# Text for analysis
========================================

Box Turtles

I’ve done some pretty dumb things in my life. What amazes me is I continue to do them.

In the area where I live we have what are called Box turtles. If you haven’t encountered one of the adorable little turtles, you’ve missed a great experience- in my humble opinion.

In the spring and summer they migrate from one location to another. This means they eventually cross roads and highways. Some fools see them as a small lump of garbage and make no effort to bypass them. One of the saddest sights to me is a box turtle on the side of the road, killed inches from the grassy side of a highway. When in high school, east Texas was full of these little creatures. In a five mile drive one could pass twenty-fine to thirty turtles on the road. A lot of people slowed down and swerved. A lot didn’t.

So, at seventeen, I made it my goal to save as many of these little harmless travelers as I could. I still do today. It was only a month ago I was returning home from the store and passed a Box turtle on the center stripe between a two-lane highway. Heaven forbid! I immediately pulled off the road, bailed out of the car and ran back to the little turtle. I had just grabbed it and took one step toward the side of the road when I heard the sound of cars coming. Oh My Gosh! Must hurry!

Now, you have to understand, I have done this for years without a mishap. But, never wearing flip-flops. I made it to the edge of the road. The shoe of one foot hung in the grass while the other slipped on the blacktopped road. I think they call it a double-back-flip. Landed and rolled, stopping flat of my back, the turtle in my right hand held up in the air. His head was out of his shell and his little legs were “swimming”. No doubt he’s thinking, this stupid human!

========================================

# Using the information
A. Quote the box turtle story from "Now, you have" up to and including "this stupid human!".
B. Answer these questions about the box turtle story:
(i) At what age did the narrator set the goal of saving as many box turtles as possible?
(ii) What was the narrator wearing on their feet during the mishap?
(iii) In which hand was the turtle held up after the fall?
Base your work solely on the box turtle story.

# Data provided
========================================

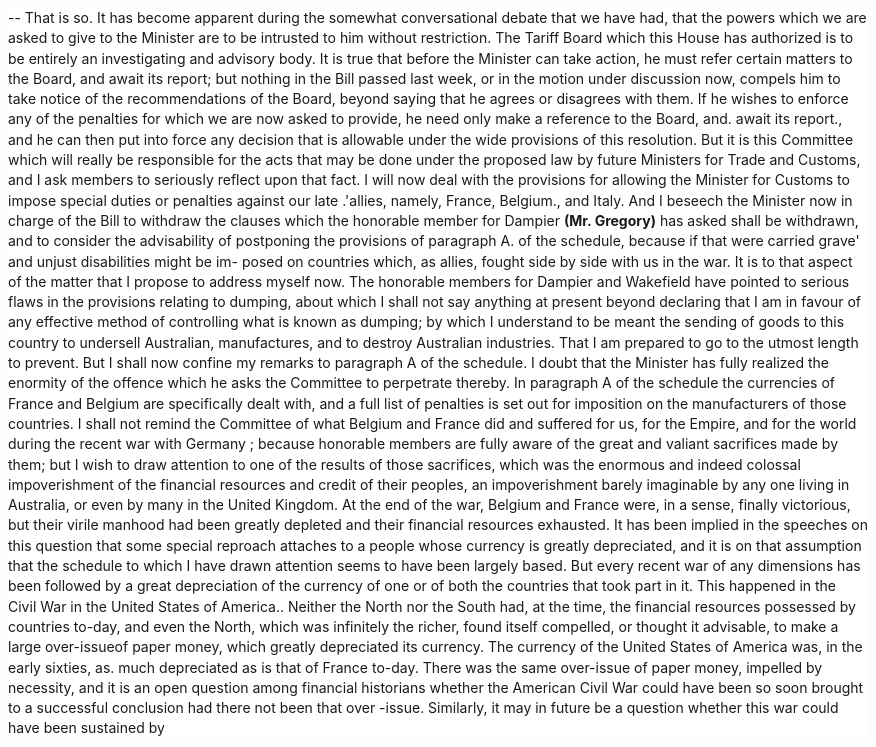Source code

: -- That is so. It has become apparent during the somewhat conversational debate that we have had, that the powers which we are asked to give to the Minister are to be intrusted to him without restriction. The Tariff Board which this House has authorized is to be entirely an investigating and advisory body. It is true that before the Minister can take action, he must refer certain matters to the Board, and await its report; but nothing in the Bill passed last week, or in the motion under discussion now, compels him to take notice of the recommendations of the Board, beyond saying that he agrees or disagrees with them. If he wishes to enforce any of the penalties for which we are now asked to provide, he need only make a reference to the Board, and. await its report., and he can then put into force any decision that is allowable under the wide provisions of this resolution. But it is this Committee which will really be responsible for the acts that may be done under the proposed law by future Ministers for Trade and Customs, and I ask members to seriously reflect upon that fact. I will now deal with the provisions for allowing the Minister for Customs to impose special duties or penalties against our late .'allies, namely, France, Belgium., and Italy. And I beseech the Minister now in charge of the Bill to withdraw the clauses which the honorable member for Dampier  **(Mr. Gregory)**  has asked shall be withdrawn, and to consider the advisability of postponing the provisions of paragraph A. of the schedule, because if that were carried grave' and unjust disabilities might be im-  posed on countries which, as allies, fought side by side with us in the war. It is to that aspect of the matter that I propose to address myself now. The honorable members for Dampier and Wakefield have pointed to serious flaws in the provisions relating to dumping, about which I shall not say anything at present beyond declaring that I am in favour of any effective method of controlling what is known as dumping; by which I understand to be meant the sending of goods to this country to undersell Australian, manufactures, and to destroy Australian industries. That I am prepared to go to the utmost length to prevent. But I  shall now confine my remarks to paragraph A of the schedule. I doubt that the Minister has fully realized the enormity of the offence which he asks the Committee to perpetrate thereby. In paragraph A of the schedule the currencies of France and Belgium are specifically dealt with, and a full list of penalties is set out for imposition on the manufacturers of those countries. I shall not remind the Committee of what Belgium and France did and suffered for us, for the Empire, and for the world during the recent war with Germany ; because honorable members are fully aware of the great and valiant sacrifices made by them; but I wish to draw attention to one of the results of those sacrifices, which was the enormous and indeed colossal impoverishment of the financial resources and credit of their peoples, an impoverishment barely imaginable by any one living in Australia, or even by many in the United Kingdom. At the end of the war, Belgium and France were, in a sense, finally victorious, but their virile manhood had been greatly depleted and their financial resources exhausted. It has been implied in the speeches on this question that some special reproach attaches to a people whose currency is greatly depreciated, and it is on that assumption that the schedule to which I have drawn attention seems to have been largely based. But every recent war of any dimensions has been followed by a great depreciation of the currency of one or of both the countries that took part in it. This happened in the Civil War in the United States of America.. Neither the North nor the South had, at the time, the financial resources possessed by countries to-day, and even the North, which was infinitely the richer, found itself compelled, or thought it advisable, to make a large over-issueof paper money, which greatly depreciated its currency. The currency of the United States of America was, in the early sixties, as. much depreciated as is that of France to-day. There was the same over-issue of paper money, impelled by necessity, and it is an open question among financial historians whether the American Civil War could have been so soon brought to a successful conclusion had there not been that over -issue. Similarly, it may in future be a question whether this war could have been sustained by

========================================

# Solutions per task
A.
Now, you have to understand, I have done this for years without a mishap. But, never wearing flip-flops. I made it to the edge of the road. The shoe of one foot hung in the grass while the other slipped on the blacktopped road. I think they call it a double-back-flip. Landed and rolled, stopping flat of my back, the turtle in my right hand held up in the air. His head was out of his shell and his little legs were “swimming”. No doubt he’s thinking, this stupid human!

B.
(i) Seventeen
(ii) Flip-flops
(iii) The right hand